4. “Tunggal Ika” adalah fakta Uluhiyah atau kasunyatan ke-Tuhan-an, bukan hakekat kemakhlukan atau kemanusiaan. Yang makhluk dan manusia adalah “Bhinneka”.

5. Diteliti kembali apa benar “Ika” berarti “itu”: ‘kuwi’, ‘iko’, ‘kae’.

6. “Ika” apa benar tidak terkait dengan “Eka”, “Esa”, “Esang”. Bermakna “Satu”. Satu ada Dua-nya ada Tiga-nya. Tapi “Tunggal” adalah satu-satunya, tidak ada dua tiga empatnya. “Tunggal Ika” mungkin maksudnya: ke-Ika-an Tuhan itu Tunggal, beda dengan ke-Ika-an makhluk.

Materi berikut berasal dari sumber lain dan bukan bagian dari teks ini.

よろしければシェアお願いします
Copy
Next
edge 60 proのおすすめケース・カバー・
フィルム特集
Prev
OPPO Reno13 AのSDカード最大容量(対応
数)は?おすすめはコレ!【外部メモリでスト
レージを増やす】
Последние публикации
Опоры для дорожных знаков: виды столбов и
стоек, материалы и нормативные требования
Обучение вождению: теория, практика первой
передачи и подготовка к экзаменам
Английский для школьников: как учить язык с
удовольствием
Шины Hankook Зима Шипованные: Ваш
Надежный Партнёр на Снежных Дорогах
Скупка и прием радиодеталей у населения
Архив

7. Dengan labirin makna seperti itu “Bhinneka Tunggal Ika” sebagai formula nasionalisme tidak akan pernah tercapai. Ummat manusia dan sebuah Bangsa tidak punya kemungkinan untuk mengambil hakekat Tuhan pada dirinya. “Tunggal Ika” itu DZAT Tuhan, hanya bisa diaplikasi sekilas dan parsial oleh SIFAT manusia, hanya bisa berpura-pura untuk men-JISIM-kan pada JASAD (kenegaraan, kebangsaan) mereka.

8. Yang terjauh yang bisa dilakukan oleh manusia atau Bangsa hanyalah “Manunggal Ika”: proses ‘ingin’, proses berjuang ‘untuk’, melakukan perjalanan ‘menuju’. Manusia hanya berada di ‘kata kerja’, di posisi ‘doa’. Hanya Tuhan yang ‘menjadi’ atau sejak semula ‘adalah’ Tunggal Ika. Pada kehidupan manusia, yang terdekat dari Tunggal Ika adalah ‘Cakrawala”.

9. Sebuah bangsa sebaiknya memposisikan diri pada proses perjuangan “Bhinneka Manunggal Ika”. Sebab kalau manusia meng-Allah-kan dirinya, aplikasi hidupnya pasti hanya “Bhinneka sok Tunggal Ika”.Dalam kehidupan bangsa yang sedang kalian bicarakan ini, “Bhinneka”nya jelas, karena ciptaan Allah. Tapi mana “Tunggal Ika”nya di dalam praktek ketata-negaraannya, dalam sistem politik dan sosial yang disusunnya, di dalam setiap sisi “governance”nya, di setiap detail dari mekanisme kepemerintahannya? Coba berangkat dari setiap fakta kenegaraan dan kepemerintahan yang sebelah mana saja, yang besar maupun yang kecil.

10. Menerapkan “Tunggal Ika” ke Lagu Kebangsaan saja mustahil. Lagu “Indonesia Raya” pakai notasi Jawa, Sunda, Melayu, Papua dll akan menimbulkan perpecahan besar. Akhirnya nasionalisme Lagu Indonesia Raya adalah solmisasi kebudayaan Barat.